Hi Mo and Christian,
BTW, do we have a meta package that pulls everything in?
Like nvidia-cuda-toolkit pulls everything, including the
docs, utils, and nvidia-cuda-dev. That -dev package pulls
most libraries including cublas, cusparse, etc.
No, we do not. It would be a good idea, though. Inexperienced users don't know what specific components they need, so a "kitchen sink" package that just installs everything may be necessary just to help people get started. We could probably close out the ancient ITP for "rocm-all" upon adding such a metapackage [1].
I would also like "rocm", but that could create problems on a system with both Debian (or Ubuntu) and upstream APT sources enabled, which for Ubuntu is a use case advertised by Upstream. Users would have to notice this, and select the correct "rocm" version. It seems that upstream "rocm" has a version number that will always be newer than ours, eg: upstream: 6.2.1.60201-112~22.04 us (eventually): 6.2.1 I looked at upstream's container [1] for other issues and at first glance, it seems that most [2] names would not conflict (eg: "rocrand" vs our "librocrand1"), and also would not conflict by path (upstream installs to /opt") so would be co-installable. So do we want to use "rocm" and accept some possible confusion and/or apt_preferences(5) trickery requirement, or should we go with "rocm-deb" or "rocm-dist" or similar. Likewise for -dev.

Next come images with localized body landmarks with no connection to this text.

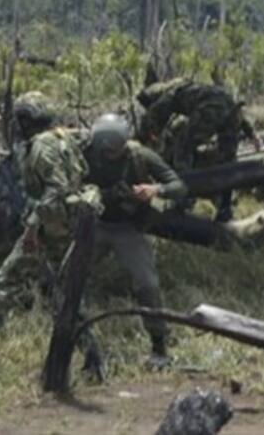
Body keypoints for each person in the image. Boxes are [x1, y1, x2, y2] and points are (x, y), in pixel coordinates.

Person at [0, 92, 101, 364]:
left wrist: (32, 227)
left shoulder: (41, 146)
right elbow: (81, 172)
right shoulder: (65, 139)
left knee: (5, 281)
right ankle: (92, 356)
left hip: (47, 229)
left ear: (27, 120)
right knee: (65, 294)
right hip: (66, 227)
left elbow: (56, 190)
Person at [81, 113, 187, 368]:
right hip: (94, 225)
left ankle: (159, 345)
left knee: (147, 284)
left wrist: (155, 190)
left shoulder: (140, 156)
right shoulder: (84, 154)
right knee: (70, 279)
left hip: (127, 229)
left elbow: (179, 186)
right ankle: (78, 339)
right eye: (107, 150)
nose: (112, 154)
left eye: (116, 149)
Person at [136, 78, 258, 221]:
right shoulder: (191, 86)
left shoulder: (169, 92)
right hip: (231, 108)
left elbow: (153, 114)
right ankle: (225, 207)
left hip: (209, 109)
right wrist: (251, 134)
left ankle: (183, 199)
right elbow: (231, 107)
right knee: (228, 159)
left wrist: (144, 137)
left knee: (183, 148)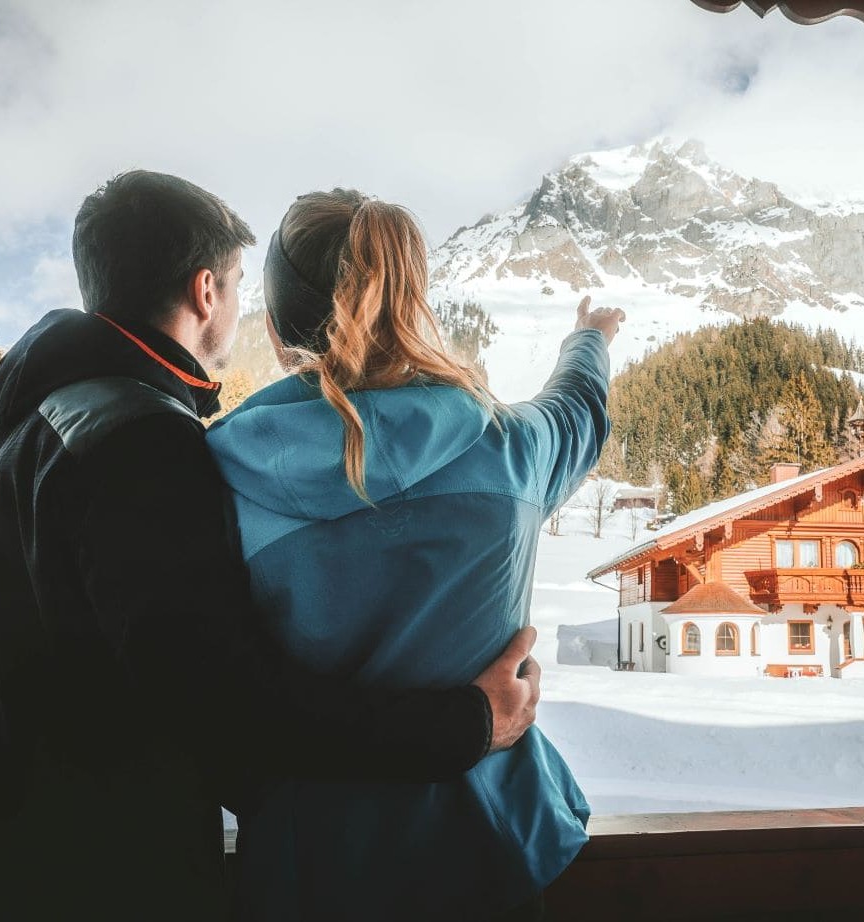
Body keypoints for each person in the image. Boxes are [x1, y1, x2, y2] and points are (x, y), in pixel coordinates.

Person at [0, 171, 542, 922]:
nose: (238, 308)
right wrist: (468, 725)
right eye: (236, 285)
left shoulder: (9, 433)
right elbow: (232, 703)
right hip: (105, 877)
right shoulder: (140, 444)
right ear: (207, 292)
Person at [205, 189, 622, 920]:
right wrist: (587, 339)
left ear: (275, 329)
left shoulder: (220, 475)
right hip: (491, 848)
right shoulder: (512, 451)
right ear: (407, 300)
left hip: (311, 868)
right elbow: (576, 412)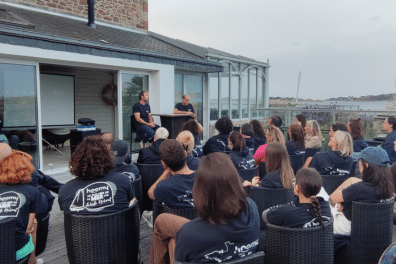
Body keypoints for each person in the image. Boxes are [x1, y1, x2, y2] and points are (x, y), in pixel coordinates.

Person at [149, 152, 260, 264]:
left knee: (172, 238)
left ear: (201, 189)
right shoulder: (252, 207)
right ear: (236, 180)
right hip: (233, 247)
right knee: (164, 223)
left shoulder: (188, 233)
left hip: (204, 237)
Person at [58, 135, 135, 215]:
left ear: (76, 160)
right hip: (118, 226)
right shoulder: (122, 180)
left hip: (82, 227)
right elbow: (133, 209)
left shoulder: (64, 191)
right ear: (108, 158)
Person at [330, 147, 394, 235]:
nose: (358, 163)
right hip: (374, 232)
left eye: (359, 161)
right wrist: (343, 202)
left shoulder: (359, 188)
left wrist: (342, 202)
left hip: (346, 227)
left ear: (366, 166)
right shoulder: (388, 188)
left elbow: (333, 198)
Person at [0, 147, 44, 264]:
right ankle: (32, 261)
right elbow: (28, 228)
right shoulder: (33, 192)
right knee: (32, 226)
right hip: (17, 252)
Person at [263, 168, 331, 228]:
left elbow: (265, 215)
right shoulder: (325, 206)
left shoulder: (286, 212)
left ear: (297, 188)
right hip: (321, 242)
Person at [148, 139, 196, 208]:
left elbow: (150, 193)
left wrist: (166, 171)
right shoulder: (203, 178)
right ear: (185, 154)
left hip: (173, 217)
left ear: (163, 163)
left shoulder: (163, 187)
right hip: (200, 217)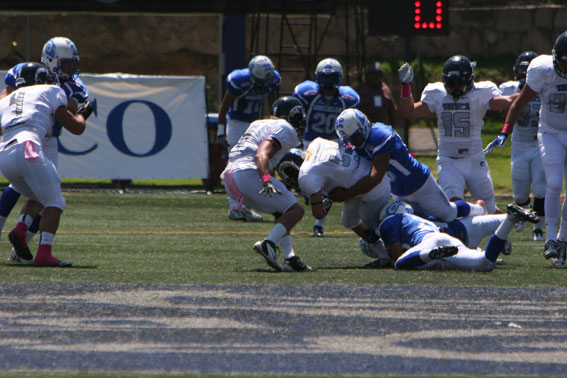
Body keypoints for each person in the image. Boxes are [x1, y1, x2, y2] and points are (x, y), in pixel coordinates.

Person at [0, 36, 89, 262]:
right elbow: (73, 119)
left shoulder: (72, 86)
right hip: (31, 139)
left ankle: (21, 247)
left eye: (71, 64)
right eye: (64, 64)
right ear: (50, 61)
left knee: (42, 191)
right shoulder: (40, 81)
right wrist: (81, 115)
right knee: (51, 197)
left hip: (37, 139)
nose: (69, 69)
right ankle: (40, 249)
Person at [397, 56, 516, 214]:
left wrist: (532, 90)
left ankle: (501, 236)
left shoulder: (480, 93)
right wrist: (406, 85)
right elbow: (409, 111)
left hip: (475, 159)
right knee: (454, 207)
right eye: (452, 85)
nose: (457, 89)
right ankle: (470, 221)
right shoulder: (437, 93)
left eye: (460, 84)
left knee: (490, 210)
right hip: (449, 161)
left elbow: (508, 101)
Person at [488, 31, 567, 266]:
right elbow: (519, 103)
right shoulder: (543, 70)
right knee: (553, 182)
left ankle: (562, 239)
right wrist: (504, 131)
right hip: (550, 132)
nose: (565, 66)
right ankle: (550, 238)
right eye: (563, 61)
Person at [331, 108, 486, 223]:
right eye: (349, 140)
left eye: (355, 138)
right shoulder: (358, 143)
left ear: (364, 127)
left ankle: (479, 209)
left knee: (449, 214)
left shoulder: (380, 135)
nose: (354, 143)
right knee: (421, 221)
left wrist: (345, 194)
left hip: (420, 183)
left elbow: (375, 177)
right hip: (398, 190)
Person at [220, 96, 311, 272]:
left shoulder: (258, 123)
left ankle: (290, 258)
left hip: (230, 176)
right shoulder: (285, 129)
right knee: (296, 210)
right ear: (290, 116)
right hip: (248, 173)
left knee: (282, 211)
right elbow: (262, 154)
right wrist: (266, 179)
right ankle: (268, 243)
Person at [289, 137, 391, 264]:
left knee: (377, 226)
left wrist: (326, 199)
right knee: (349, 221)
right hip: (369, 173)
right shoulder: (316, 143)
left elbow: (318, 214)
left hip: (371, 187)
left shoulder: (306, 175)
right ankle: (385, 256)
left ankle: (399, 252)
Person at [293, 58, 360, 236]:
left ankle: (318, 223)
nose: (328, 82)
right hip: (311, 142)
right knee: (309, 185)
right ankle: (314, 206)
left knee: (325, 184)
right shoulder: (307, 93)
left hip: (333, 144)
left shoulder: (348, 98)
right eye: (325, 78)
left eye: (332, 78)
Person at [377, 201, 539, 271]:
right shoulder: (421, 218)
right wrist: (479, 208)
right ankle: (509, 219)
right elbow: (459, 208)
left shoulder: (390, 221)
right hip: (450, 236)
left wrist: (388, 257)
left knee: (399, 264)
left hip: (430, 241)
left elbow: (397, 252)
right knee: (486, 263)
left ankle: (431, 254)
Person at [486, 51, 545, 241]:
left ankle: (539, 227)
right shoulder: (509, 88)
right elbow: (496, 102)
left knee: (540, 187)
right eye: (522, 71)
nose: (524, 75)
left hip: (540, 143)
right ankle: (522, 213)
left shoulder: (546, 85)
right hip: (520, 144)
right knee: (519, 190)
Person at [217, 55, 281, 222]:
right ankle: (234, 207)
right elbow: (224, 107)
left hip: (256, 123)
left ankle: (246, 207)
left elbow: (272, 104)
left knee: (253, 165)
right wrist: (220, 132)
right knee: (234, 165)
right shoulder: (239, 80)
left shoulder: (272, 79)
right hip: (237, 123)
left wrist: (274, 124)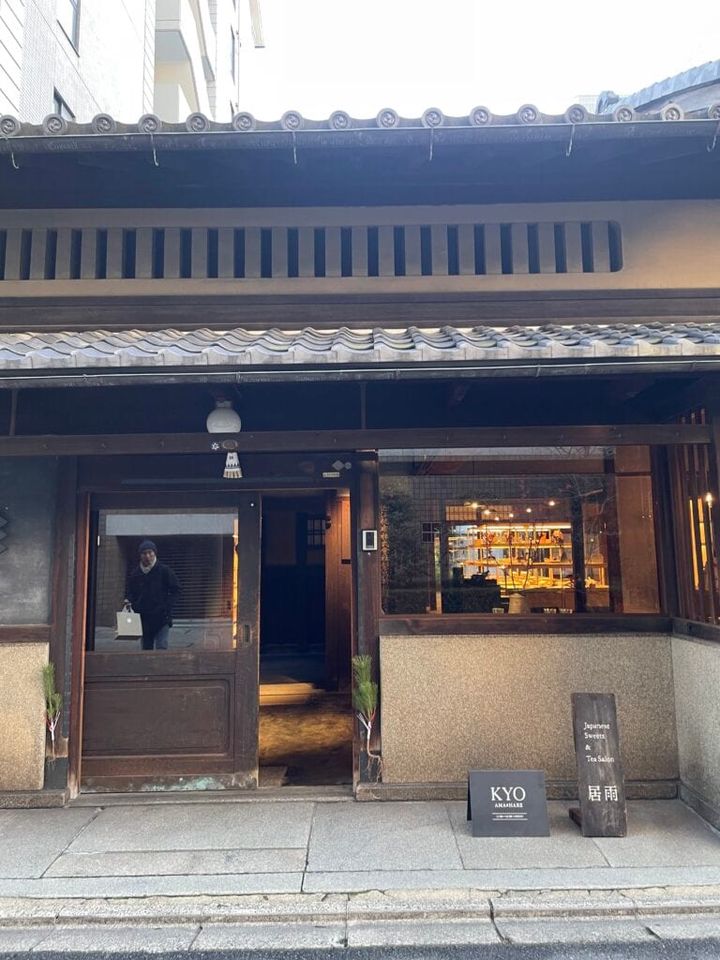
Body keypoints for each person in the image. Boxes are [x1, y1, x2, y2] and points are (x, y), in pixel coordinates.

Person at [124, 540, 181, 651]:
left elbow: (176, 589)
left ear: (155, 553)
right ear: (140, 555)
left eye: (150, 552)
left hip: (162, 617)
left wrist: (167, 606)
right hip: (144, 618)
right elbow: (131, 592)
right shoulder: (135, 574)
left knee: (162, 647)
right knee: (146, 649)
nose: (148, 556)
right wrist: (129, 601)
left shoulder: (164, 570)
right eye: (144, 553)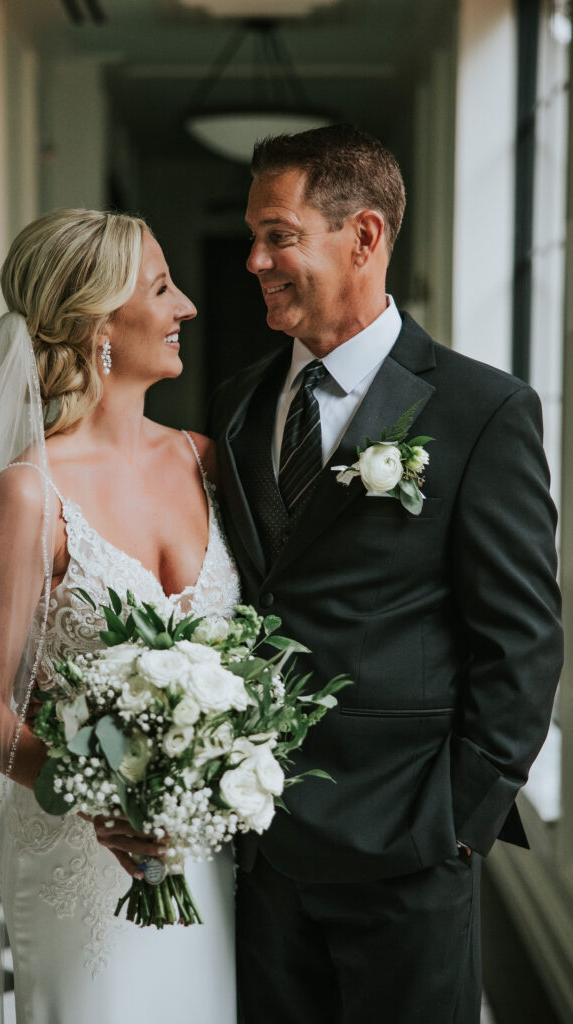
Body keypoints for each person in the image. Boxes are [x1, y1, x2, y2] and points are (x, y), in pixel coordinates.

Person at [208, 124, 564, 1023]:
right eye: (254, 235)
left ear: (363, 236)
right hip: (260, 845)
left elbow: (521, 643)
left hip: (407, 845)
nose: (253, 259)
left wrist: (452, 826)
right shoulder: (244, 401)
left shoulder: (483, 411)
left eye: (279, 235)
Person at [0, 209, 240, 1024]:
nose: (186, 309)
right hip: (81, 862)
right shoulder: (28, 496)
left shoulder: (207, 461)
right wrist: (103, 804)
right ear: (99, 323)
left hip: (205, 852)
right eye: (163, 288)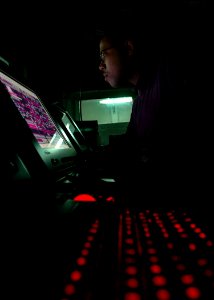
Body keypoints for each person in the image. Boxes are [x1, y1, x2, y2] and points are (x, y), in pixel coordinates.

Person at [97, 19, 189, 206]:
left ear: (128, 48)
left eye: (103, 54)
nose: (100, 66)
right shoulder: (140, 97)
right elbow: (130, 146)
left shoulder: (169, 73)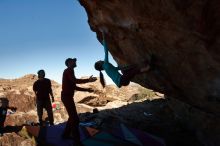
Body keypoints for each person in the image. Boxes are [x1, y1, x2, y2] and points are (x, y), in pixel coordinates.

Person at [61, 58, 97, 146]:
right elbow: (75, 81)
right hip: (66, 97)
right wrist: (88, 80)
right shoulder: (68, 70)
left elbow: (74, 86)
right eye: (74, 61)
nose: (75, 62)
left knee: (72, 117)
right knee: (75, 119)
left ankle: (65, 135)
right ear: (69, 63)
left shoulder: (70, 71)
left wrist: (87, 90)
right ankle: (76, 142)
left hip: (68, 97)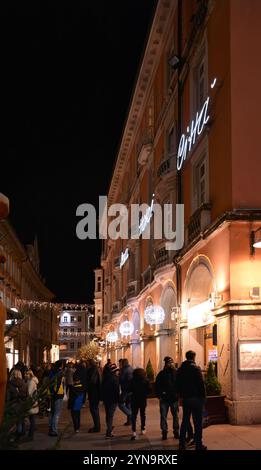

This has been a problem for rocminfo and rocm-smi since Ubuntu
22.04. It is also a problem for Red Hat users now that ROCm
packages are available in the EPEL. AMD's official installation
instructions for ROCm set package priorities to force the
installation of rocminfo and rocm-smi from the rocm repo, but I'm
not a fan of this solution. rocminfo installed to /usr/bin and
rocminfo installed to /opt/rocm are not really interchangeable.
When one installs into the system PATH and one does not, they are
fundamentally different packages and should have different names,
not just different versions.
AMD's amdgpu repository adds the suffix "-amdgpu" to all packages that it provides. It is my opinion that AMD's 'rocm' repo should do something similar. It would likely add the prefix "amd-" to all packages [2]. Jeremy Newton filed a bug to this effect several years ago, but it has been a low priority.
I think that Jeremy, Tom and I need to hammer on this issue with AMD's packaging teams. To prevent conflicts, it should really AMD's responsibility to choose a consistent naming convention for their repository.
Sincerely,
Cory Bloor
[1]: https://bugs.debian.org/1001712
[2]: I wonder if this might be an issue for some tools as packages
are split into different directories based on the first letter of
the package name? Or maybe there aren't enough packages for it to
matter...